Collected data
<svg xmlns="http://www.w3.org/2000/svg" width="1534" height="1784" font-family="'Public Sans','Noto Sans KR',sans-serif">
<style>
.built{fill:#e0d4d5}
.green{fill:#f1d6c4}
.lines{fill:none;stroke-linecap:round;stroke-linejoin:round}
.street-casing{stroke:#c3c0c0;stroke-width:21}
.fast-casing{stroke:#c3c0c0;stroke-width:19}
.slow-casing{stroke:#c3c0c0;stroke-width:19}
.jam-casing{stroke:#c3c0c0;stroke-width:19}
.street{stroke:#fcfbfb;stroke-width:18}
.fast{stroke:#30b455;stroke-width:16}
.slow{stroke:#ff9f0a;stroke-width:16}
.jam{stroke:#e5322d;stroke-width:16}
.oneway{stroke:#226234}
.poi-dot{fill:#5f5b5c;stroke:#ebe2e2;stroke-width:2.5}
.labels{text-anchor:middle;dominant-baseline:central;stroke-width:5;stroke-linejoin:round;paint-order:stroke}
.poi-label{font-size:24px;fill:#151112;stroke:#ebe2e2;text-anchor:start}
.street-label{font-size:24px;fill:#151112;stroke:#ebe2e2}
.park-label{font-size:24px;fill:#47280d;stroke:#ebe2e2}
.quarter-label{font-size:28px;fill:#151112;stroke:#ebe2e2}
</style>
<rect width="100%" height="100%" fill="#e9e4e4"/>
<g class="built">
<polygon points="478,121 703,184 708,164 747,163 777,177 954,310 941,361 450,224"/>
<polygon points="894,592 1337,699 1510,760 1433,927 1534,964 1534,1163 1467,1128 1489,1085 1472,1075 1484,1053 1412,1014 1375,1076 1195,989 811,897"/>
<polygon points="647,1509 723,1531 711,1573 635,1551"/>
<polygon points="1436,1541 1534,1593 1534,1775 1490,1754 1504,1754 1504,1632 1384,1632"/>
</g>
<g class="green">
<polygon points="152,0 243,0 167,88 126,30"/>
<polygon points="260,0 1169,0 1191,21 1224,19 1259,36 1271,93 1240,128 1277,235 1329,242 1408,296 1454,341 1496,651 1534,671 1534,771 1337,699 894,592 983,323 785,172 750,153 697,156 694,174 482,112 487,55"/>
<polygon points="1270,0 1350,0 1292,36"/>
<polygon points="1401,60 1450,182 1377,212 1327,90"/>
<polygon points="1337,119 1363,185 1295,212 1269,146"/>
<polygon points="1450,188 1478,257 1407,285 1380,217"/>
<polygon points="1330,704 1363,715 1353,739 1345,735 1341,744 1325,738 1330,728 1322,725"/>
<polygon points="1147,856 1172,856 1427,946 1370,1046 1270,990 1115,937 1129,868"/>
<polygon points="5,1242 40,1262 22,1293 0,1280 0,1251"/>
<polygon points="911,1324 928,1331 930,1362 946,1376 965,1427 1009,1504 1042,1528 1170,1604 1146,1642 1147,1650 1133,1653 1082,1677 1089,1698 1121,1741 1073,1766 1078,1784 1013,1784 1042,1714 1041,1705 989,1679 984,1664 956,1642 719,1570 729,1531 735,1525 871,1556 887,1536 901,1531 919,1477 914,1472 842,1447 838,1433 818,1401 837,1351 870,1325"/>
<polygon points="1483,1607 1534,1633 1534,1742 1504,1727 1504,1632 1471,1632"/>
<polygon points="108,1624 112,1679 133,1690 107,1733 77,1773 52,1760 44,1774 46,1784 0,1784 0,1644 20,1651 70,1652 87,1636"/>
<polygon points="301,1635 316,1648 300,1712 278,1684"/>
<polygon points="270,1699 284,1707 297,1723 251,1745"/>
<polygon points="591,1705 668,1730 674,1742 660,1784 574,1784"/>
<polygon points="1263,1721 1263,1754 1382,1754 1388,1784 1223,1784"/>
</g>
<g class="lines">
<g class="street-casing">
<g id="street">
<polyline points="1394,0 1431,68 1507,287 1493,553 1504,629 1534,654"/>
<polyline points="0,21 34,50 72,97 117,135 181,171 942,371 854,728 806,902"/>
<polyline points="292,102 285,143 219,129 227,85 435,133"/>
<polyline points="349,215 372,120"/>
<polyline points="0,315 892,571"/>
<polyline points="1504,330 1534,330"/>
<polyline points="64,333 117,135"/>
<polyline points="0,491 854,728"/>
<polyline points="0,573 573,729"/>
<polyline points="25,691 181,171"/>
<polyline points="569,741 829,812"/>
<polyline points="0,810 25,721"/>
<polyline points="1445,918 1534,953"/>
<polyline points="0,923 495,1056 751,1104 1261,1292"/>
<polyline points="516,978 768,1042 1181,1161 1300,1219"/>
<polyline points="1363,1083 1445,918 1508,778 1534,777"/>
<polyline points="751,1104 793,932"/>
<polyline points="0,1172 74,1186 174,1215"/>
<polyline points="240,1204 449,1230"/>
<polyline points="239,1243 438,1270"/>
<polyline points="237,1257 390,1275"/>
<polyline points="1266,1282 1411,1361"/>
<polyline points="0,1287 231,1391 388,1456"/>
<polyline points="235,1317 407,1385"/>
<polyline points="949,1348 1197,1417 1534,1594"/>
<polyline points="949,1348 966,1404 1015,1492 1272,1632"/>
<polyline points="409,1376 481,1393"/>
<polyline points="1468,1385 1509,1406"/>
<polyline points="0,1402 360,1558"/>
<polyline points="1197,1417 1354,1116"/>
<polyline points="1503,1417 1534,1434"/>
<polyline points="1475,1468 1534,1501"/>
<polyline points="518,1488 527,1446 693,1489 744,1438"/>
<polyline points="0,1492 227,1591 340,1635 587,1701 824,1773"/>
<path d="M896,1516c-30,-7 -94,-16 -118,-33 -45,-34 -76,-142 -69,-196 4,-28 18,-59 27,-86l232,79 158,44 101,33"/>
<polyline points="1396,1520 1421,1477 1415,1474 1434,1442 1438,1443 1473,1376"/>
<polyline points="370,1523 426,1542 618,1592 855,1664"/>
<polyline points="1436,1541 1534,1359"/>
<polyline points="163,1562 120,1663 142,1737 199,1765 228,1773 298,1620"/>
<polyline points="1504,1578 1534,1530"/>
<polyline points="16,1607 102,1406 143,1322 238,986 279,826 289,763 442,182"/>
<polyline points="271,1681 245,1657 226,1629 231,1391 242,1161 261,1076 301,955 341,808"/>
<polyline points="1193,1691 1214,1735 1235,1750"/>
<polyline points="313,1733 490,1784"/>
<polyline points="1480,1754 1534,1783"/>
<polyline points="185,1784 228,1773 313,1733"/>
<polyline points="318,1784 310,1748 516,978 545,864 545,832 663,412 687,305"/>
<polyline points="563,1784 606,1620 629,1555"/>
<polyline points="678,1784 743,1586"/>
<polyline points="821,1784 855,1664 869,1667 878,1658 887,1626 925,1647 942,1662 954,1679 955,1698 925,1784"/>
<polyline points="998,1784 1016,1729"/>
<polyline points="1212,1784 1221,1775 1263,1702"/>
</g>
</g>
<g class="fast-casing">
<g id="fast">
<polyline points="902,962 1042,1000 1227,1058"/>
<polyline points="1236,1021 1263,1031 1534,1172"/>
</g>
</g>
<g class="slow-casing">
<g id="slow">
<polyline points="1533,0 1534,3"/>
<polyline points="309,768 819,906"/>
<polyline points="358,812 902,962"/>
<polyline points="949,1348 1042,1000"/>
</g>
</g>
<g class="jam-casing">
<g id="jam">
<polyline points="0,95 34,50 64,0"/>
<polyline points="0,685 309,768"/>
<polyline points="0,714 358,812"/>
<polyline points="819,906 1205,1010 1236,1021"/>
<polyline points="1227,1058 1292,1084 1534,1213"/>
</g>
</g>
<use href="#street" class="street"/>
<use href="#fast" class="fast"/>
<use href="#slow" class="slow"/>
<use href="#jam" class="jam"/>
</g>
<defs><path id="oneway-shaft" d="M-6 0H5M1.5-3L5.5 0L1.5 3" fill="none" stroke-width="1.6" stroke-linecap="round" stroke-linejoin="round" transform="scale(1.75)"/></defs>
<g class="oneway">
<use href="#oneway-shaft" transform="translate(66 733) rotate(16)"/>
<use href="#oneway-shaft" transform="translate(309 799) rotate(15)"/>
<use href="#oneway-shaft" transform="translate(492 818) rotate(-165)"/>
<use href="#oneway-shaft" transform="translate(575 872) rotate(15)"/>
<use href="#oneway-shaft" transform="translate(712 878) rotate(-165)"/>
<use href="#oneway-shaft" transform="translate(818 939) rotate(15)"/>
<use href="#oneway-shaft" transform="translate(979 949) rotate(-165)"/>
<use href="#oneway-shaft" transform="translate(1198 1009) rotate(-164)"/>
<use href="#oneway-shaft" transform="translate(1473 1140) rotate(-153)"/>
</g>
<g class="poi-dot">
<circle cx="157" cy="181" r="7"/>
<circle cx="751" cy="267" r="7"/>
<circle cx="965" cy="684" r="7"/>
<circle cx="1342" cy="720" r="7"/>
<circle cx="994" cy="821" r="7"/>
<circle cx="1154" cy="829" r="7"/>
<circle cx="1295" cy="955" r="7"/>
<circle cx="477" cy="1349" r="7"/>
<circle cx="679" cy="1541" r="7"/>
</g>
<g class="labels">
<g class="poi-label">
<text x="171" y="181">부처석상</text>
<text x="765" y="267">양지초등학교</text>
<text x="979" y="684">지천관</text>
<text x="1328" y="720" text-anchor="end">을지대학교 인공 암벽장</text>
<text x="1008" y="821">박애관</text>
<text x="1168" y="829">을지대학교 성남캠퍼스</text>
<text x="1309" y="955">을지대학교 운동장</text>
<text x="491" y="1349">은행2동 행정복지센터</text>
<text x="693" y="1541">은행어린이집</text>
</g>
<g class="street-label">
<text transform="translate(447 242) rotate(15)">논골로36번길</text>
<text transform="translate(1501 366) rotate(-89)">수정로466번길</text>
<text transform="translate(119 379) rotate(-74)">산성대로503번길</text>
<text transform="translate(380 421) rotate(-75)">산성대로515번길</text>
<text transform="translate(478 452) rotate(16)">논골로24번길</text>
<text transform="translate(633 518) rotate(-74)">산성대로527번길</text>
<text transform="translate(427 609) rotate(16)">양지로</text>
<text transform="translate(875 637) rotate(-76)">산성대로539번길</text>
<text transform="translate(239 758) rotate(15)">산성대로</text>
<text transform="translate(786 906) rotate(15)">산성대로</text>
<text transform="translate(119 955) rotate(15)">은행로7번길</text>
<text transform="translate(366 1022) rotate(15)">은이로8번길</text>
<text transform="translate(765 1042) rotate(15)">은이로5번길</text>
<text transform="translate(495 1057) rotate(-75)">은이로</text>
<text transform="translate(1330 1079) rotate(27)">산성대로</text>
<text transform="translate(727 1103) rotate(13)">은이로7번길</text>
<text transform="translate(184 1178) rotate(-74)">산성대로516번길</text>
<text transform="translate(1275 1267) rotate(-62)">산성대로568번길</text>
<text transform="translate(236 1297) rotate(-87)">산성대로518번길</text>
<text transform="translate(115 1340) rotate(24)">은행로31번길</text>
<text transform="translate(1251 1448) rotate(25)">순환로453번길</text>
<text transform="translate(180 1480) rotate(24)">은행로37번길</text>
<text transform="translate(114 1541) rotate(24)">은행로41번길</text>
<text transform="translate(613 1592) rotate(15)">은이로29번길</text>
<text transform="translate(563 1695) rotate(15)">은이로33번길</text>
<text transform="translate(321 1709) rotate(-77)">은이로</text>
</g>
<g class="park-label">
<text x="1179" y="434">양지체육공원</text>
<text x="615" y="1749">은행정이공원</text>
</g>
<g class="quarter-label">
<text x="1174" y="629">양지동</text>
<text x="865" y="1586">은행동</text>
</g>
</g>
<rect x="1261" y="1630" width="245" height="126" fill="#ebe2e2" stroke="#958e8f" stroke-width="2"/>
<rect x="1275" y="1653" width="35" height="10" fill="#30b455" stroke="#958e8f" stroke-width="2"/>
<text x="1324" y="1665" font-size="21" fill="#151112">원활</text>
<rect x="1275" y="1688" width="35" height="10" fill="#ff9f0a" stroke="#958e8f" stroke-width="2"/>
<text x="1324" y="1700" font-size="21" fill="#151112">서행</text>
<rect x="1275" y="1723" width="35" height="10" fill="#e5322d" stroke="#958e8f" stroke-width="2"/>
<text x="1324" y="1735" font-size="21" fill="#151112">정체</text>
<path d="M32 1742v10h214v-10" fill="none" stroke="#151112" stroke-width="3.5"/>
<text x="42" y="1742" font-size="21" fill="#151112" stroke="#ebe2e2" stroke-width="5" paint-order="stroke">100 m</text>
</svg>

**What the task asks:**
Tally every line of the data that holds the word "lines" and write the count alone.

**Exercise output:**
2